Offering 6 bedrooms, office, tower library-nook and semi-finished basement, the home integrates a gracious sense of space and form juxtaposed against a fully landscaped irrigated lot. Mature trees and expansive lawn offers setting that includes pool and outdoor “gazebo’ with fireplace; a cool respite from the eternal Arizona sun. Elegant interior spaces flow delicately from room-to-room. Dramatic barrel vaults, and a series of integral solar shading devices on east, west and south which echoes similar geometry expressed in much of Soleri’s drawings and work. The split-level design, remains compact yet ample and visually open incorporating a series of both communal and private spaces, allowing the home to not overcome the landscape. Two main-level rooms feature the grand domed wood ceilings that align with glazing for a stunning, yet sheltered connection to the exteriors. Timeless oak flooring and cabinetry throughout make for a continuous flow of materials. The design includes passive solar features: double walls on the west and east to protect the home from the sun: the west exterior wall a keyhole cutout, the east a curved notch, allowing light with minimal heat gain.
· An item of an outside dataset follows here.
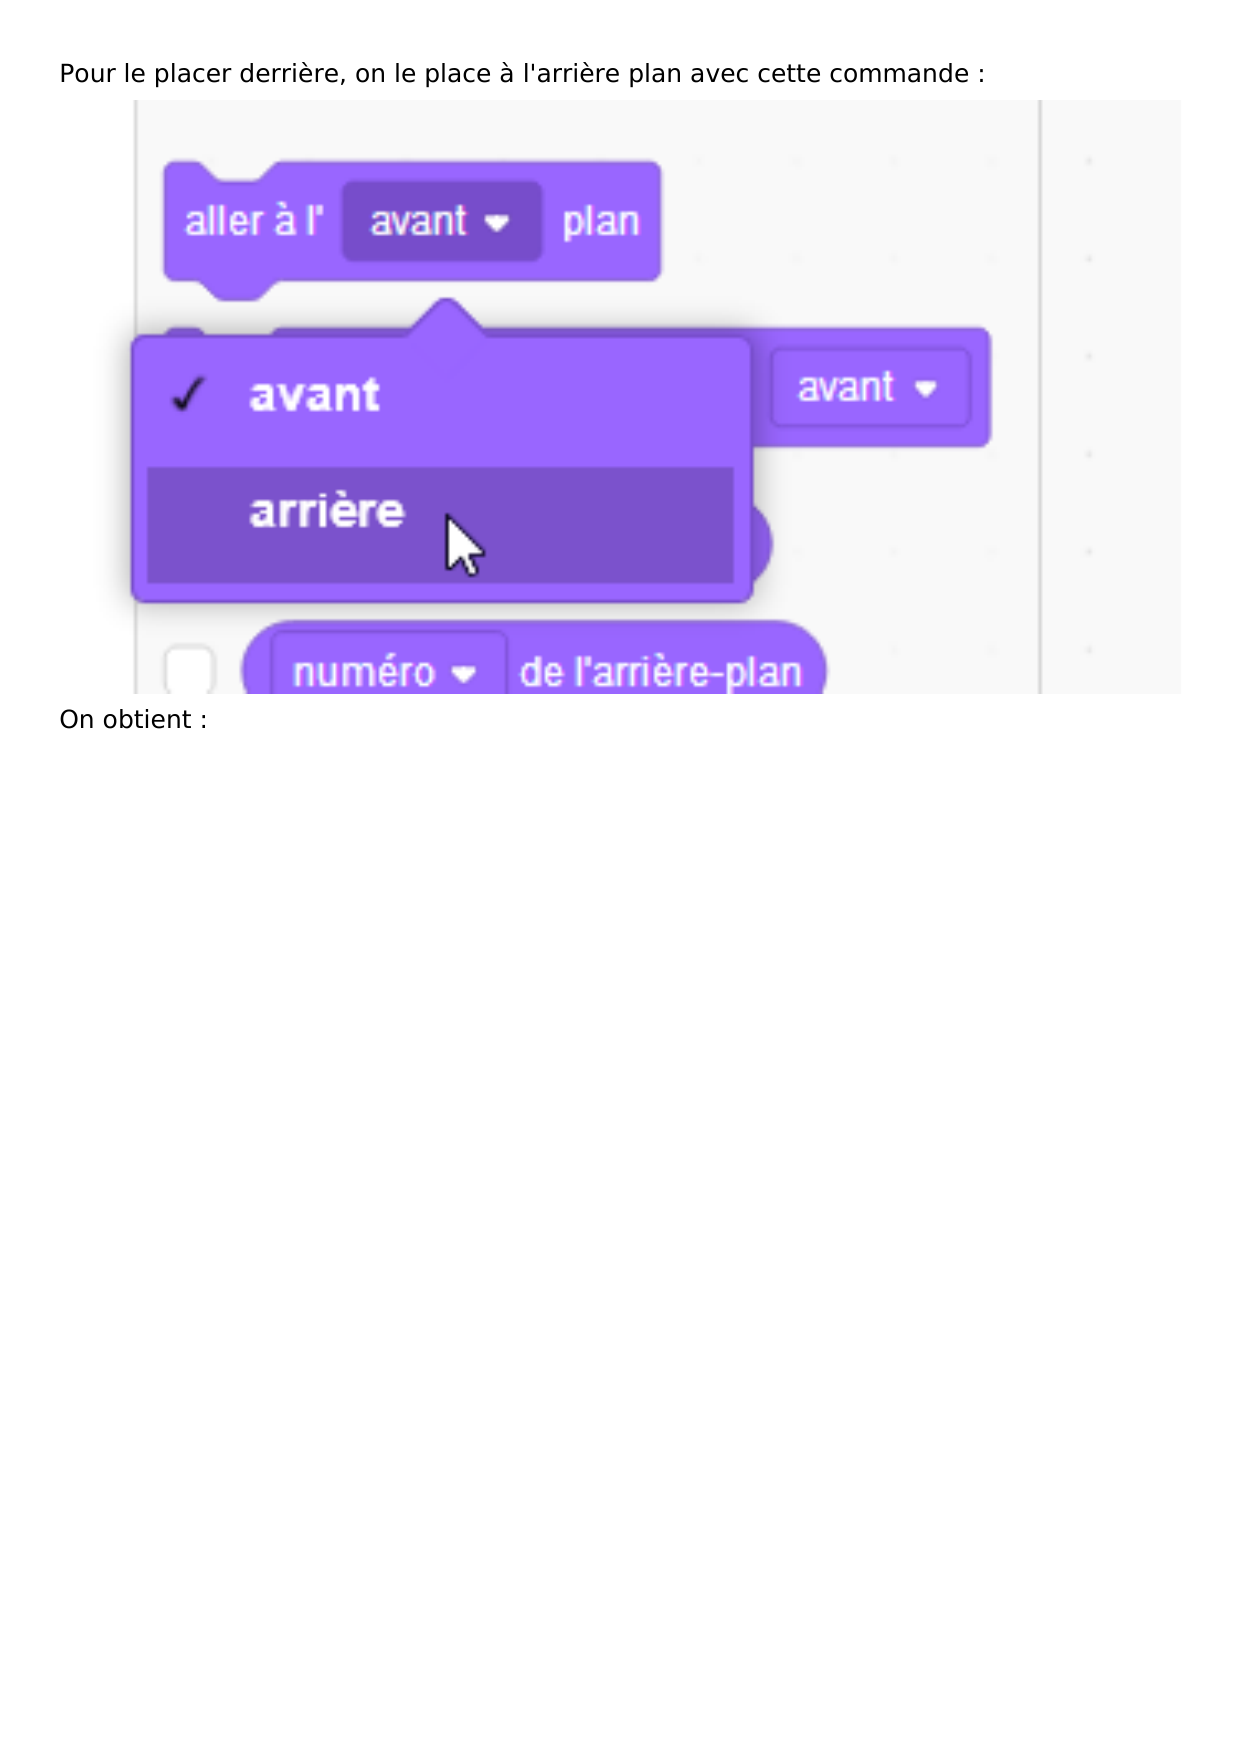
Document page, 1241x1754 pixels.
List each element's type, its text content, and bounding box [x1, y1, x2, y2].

Some history: The DeConcini House was completed in 1982, and has been included in several publications, including Phoenix Home and Garden magazine. Dino DeConcini, (who along with his brother, Senator Dennis DeConcini; longtime admirers of Soleri’s work), approached the architect with an idea of designing a house for his family. Soleri had designed just one other house outside of his compounds: the famous “Dome House” in Cave Creek, which included Architect Mark Mills, making this a rare and unusual work from an architect whose built works remained mostly within his own control and compounds.